§ Selected excerpt:
= = = =

While applying for a software engineering position ten years ago, I was asked to code an implementation of the quicksort algorithm. Fortunately, my interviewer was gracious enough to provide me with a refresher of how the quicksort algorithm worked. I somehow managed to muddle my way through to a reasonably acceptable “solution” to the problem. By which I mean that my algorithm was neither quick nor sorted items nor was it an empire. Discuss. Despite this, it did leave me with a lasting fascination with all sorting algorithms in general.
Years later, I had since pivoted away from C/C++ and now found that the majority of my work was in the lawless frontier world of JavaScript. In one of my first frontend jobs, I found myself debugging a piece of code that did something like this: (I’m paraphrasing a lot here)
const someArray; // defined elsewhere
const finalEntry = someArray[someArray.length];
Given that arrays in JS start at 0, this should be corrected to const finalEntry = someArray[someArray.length - 1]
. To my surprise, however, finalEntry
didn’t explode with a segmentation fault, out-of-bounds, index error, etc. It just continued on its merry way, with the value of finalEntry
being undefined
. This was one of my first experiences with dynamically sized arrays.
The Discovery
Later that same year, I was mulling over the concepts of sorting and just noodling around in the developer console window when I wrote the following:
collapseSort = A => A.reduce((B, x) => (B[x] = x, B), []).filter(x => x)
collapseSort([2, 7, 1, 8, 28, 18])

= = = =

(Element and region data)
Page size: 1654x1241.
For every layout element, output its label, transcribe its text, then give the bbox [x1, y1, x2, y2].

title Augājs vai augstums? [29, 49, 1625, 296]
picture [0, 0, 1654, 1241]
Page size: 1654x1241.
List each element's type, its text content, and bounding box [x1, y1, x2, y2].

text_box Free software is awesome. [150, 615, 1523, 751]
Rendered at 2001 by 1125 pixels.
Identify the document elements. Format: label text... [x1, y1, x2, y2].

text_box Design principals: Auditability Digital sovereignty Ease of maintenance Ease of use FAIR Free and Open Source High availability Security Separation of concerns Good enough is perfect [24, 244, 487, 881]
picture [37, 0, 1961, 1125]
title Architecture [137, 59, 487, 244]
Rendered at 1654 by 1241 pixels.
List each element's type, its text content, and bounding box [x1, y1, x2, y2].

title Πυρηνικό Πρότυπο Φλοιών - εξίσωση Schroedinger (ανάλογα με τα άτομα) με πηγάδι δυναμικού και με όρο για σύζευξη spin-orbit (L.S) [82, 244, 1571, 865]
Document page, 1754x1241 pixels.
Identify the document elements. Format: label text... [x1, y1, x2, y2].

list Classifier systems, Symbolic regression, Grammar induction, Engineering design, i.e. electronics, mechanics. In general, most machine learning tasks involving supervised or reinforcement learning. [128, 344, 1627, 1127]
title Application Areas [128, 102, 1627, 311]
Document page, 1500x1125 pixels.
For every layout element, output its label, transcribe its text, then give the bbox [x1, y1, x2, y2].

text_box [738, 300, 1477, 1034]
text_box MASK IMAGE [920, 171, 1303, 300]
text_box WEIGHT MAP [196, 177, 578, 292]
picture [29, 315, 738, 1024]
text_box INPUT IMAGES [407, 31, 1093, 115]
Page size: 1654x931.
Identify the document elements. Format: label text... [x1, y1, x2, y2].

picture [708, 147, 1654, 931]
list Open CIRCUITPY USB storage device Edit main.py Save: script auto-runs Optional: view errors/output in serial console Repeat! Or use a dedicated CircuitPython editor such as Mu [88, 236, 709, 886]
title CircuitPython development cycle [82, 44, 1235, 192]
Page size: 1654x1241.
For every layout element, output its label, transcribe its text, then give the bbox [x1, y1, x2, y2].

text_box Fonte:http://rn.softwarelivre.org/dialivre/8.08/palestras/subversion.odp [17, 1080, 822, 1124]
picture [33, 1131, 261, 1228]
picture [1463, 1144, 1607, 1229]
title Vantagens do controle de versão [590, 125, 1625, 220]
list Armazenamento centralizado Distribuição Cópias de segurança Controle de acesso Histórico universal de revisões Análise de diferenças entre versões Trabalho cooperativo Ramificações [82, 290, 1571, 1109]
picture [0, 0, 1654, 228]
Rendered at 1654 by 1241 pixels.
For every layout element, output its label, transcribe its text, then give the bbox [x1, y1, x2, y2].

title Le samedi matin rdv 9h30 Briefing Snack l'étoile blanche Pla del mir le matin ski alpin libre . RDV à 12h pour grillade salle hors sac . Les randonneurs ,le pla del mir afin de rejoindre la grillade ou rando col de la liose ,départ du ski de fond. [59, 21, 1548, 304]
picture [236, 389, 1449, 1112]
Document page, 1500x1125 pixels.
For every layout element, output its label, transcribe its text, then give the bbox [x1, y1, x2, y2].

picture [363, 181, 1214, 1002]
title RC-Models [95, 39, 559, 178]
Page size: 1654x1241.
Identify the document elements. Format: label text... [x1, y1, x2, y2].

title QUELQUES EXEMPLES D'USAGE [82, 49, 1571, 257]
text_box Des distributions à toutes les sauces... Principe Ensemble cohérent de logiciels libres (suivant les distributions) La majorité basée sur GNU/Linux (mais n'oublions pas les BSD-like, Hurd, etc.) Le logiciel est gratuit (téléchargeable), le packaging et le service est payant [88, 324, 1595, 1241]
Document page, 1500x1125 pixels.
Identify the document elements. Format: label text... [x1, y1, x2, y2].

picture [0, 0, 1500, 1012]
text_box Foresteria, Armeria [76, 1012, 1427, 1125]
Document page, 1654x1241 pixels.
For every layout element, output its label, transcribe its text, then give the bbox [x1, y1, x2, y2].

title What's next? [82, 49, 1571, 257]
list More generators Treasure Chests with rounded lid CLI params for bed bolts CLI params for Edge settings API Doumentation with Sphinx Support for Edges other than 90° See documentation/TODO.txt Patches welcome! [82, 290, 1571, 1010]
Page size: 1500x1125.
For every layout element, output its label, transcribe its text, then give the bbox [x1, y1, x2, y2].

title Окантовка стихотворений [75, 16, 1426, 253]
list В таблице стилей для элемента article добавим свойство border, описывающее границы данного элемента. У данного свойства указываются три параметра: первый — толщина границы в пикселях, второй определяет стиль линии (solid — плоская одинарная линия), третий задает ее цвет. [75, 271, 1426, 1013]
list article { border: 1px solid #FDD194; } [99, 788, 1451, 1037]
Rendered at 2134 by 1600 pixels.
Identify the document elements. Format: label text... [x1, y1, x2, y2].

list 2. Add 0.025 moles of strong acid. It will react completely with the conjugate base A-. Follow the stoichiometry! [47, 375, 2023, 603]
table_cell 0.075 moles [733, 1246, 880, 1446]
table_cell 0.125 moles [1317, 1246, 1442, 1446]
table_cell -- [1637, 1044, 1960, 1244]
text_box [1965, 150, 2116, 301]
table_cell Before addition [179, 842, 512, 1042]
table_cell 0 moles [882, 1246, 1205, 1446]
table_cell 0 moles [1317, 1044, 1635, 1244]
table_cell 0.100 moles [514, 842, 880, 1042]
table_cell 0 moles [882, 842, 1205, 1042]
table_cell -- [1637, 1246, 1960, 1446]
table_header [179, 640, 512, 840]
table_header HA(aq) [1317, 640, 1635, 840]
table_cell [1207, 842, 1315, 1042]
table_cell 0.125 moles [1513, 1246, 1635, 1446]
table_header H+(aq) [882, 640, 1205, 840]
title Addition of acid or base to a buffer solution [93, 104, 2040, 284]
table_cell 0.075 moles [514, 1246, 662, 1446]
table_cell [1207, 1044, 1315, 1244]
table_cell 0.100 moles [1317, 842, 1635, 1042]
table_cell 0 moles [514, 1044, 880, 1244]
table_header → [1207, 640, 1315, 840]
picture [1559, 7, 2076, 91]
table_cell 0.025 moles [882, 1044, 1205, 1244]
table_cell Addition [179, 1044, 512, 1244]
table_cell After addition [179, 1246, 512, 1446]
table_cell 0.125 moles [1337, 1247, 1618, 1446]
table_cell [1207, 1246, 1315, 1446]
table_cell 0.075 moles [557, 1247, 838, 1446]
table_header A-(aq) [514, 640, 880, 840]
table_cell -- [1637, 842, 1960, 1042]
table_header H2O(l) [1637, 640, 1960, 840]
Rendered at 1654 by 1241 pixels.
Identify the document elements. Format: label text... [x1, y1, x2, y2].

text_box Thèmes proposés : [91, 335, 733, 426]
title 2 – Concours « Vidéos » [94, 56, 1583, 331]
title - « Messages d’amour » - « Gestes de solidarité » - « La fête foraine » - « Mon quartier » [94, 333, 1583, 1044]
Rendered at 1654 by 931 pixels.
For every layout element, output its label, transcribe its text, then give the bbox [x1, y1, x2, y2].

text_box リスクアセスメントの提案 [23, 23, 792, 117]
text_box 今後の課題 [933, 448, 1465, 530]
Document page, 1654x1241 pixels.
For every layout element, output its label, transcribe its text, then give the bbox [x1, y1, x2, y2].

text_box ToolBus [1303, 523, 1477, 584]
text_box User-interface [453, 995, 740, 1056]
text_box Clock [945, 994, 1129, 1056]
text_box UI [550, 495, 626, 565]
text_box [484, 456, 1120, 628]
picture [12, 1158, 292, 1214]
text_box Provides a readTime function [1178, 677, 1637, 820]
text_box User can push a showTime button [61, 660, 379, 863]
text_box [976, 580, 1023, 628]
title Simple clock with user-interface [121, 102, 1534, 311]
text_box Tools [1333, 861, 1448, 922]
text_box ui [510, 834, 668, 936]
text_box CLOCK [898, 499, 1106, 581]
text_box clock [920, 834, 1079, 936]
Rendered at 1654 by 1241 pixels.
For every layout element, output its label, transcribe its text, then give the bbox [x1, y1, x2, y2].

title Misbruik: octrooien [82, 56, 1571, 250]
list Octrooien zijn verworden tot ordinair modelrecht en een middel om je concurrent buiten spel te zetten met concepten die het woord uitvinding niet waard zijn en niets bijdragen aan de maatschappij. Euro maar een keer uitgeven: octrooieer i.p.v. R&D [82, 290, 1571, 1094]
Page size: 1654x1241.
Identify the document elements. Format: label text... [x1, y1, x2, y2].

= = = =

§ Problems and tasks:
1. Duplicate the records word for word, beginning at their first line and stopping after the line that contains "title Application Areas [128, 102, 1627, 311]", with both of those lines included.
2. Write the next part of the post about sorting algorithms and JavaScript arrays, starting right after its last line.
The article and the records are two unrelated pieces of material.

§ Answers given:
1.
Page size: 1654x1241.
For every layout element, output its label, transcribe its text, then give the bbox [x1, y1, x2, y2].

title Augājs vai augstums? [29, 49, 1625, 296]
picture [0, 0, 1654, 1241]
Page size: 1654x1241.
List each element's type, its text content, and bounding box [x1, y1, x2, y2].

text_box Free software is awesome. [150, 615, 1523, 751]
Rendered at 2001 by 1125 pixels.
Identify the document elements. Format: label text... [x1, y1, x2, y2].

text_box Design principals: Auditability Digital sovereignty Ease of maintenance Ease of use FAIR Free and Open Source High availability Security Separation of concerns Good enough is perfect [24, 244, 487, 881]
picture [37, 0, 1961, 1125]
title Architecture [137, 59, 487, 244]
Rendered at 1654 by 1241 pixels.
List each element's type, its text content, and bounding box [x1, y1, x2, y2].

title Πυρηνικό Πρότυπο Φλοιών - εξίσωση Schroedinger (ανάλογα με τα άτομα) με πηγάδι δυναμικού και με όρο για σύζευξη spin-orbit (L.S) [82, 244, 1571, 865]
Document page, 1754x1241 pixels.
Identify the document elements. Format: label text... [x1, y1, x2, y2].

list Classifier systems, Symbolic regression, Grammar induction, Engineering design, i.e. electronics, mechanics. In general, most machine learning tasks involving supervised or reinforcement learning. [128, 344, 1627, 1127]
title Application Areas [128, 102, 1627, 311]

2.
(6) [1, 2, 7, 8, 18, 28]
Now, take a careful look at this “algorithm”. Before I explain what it’s doing, try to analyze it as an exercise to the reader. Ask yourself the following questions:
- Will this work for all numbers?
- What are the situations in which this kind of sort will fail?
- What is the Big O Little O What Begins with O?
How does it work?
The logic
1. For each number X in the input array A:
- Place the value X into a new array B at the index also equal to X
2. For each value Y in the output array B:
- Remove the value Y if null/undefined value
The key reason that this works is that Javascript arrays are dynamic in nature. If we have an array of 3 elements ["A", "B", "C"]
and we try to set a value “X” at position 5, the array is automatically resized to a length of 6, i.e. ["A", "B", "C", null, null, "X"]
. Since we are positioning our unsorted elements at indices equal to their actual element value, you end up with an almost sparse-like sorted array.
[6, 1, 2] -> [null, 1, 2, null, null, null, 6]
Then, we can collapse the array by simply stripping out the null value elements and we’re done. Unusually, Big O
is influenced more by the largest element’s value rather than the number of elements in the unsorted array.
What are the limitations?
Duplicate elements
naturalNumbersCollapseSort([1, 6, 1, 8])
// result [1, 6, 8]
The fix
collapseSort = A => A.reduce((B, x) => (B[x] = [...(B[x] || []), x], B), []).filter(x => x).flat();
Bonus points, we’re guaranteed significantly faster runtimes since the interpreter only has to evaluate a single line of javascript! However, if you’re working for a large company, this could also negatively impact your Jellyfish LOC metric, in which case here’s an expanded look at what’s going on:
const collapseSort = (A) => {
const B = A.reduce((acc, curNum) => {
// if the bucket at index of the current number doesn't exist,
// create a new array. If it does, append to it.
acc[curNum] = [...(acc[curNum] || []), curNum];
return acc;
}, []);
// Flatten the array and filter out empty slots
const flattenedAndFiltered = B.filter(element => element).flat();
return flattenedAndFiltered;
};
Negative values
Since we are treating the values of the unsorted array as “indices”, it’s obviously going to fail pretty spectacularly if we attempt to access negative indices in the array. Astute observers would have also realized that the very first algorithm would have also failed for 0
values since it is not considered truthy
.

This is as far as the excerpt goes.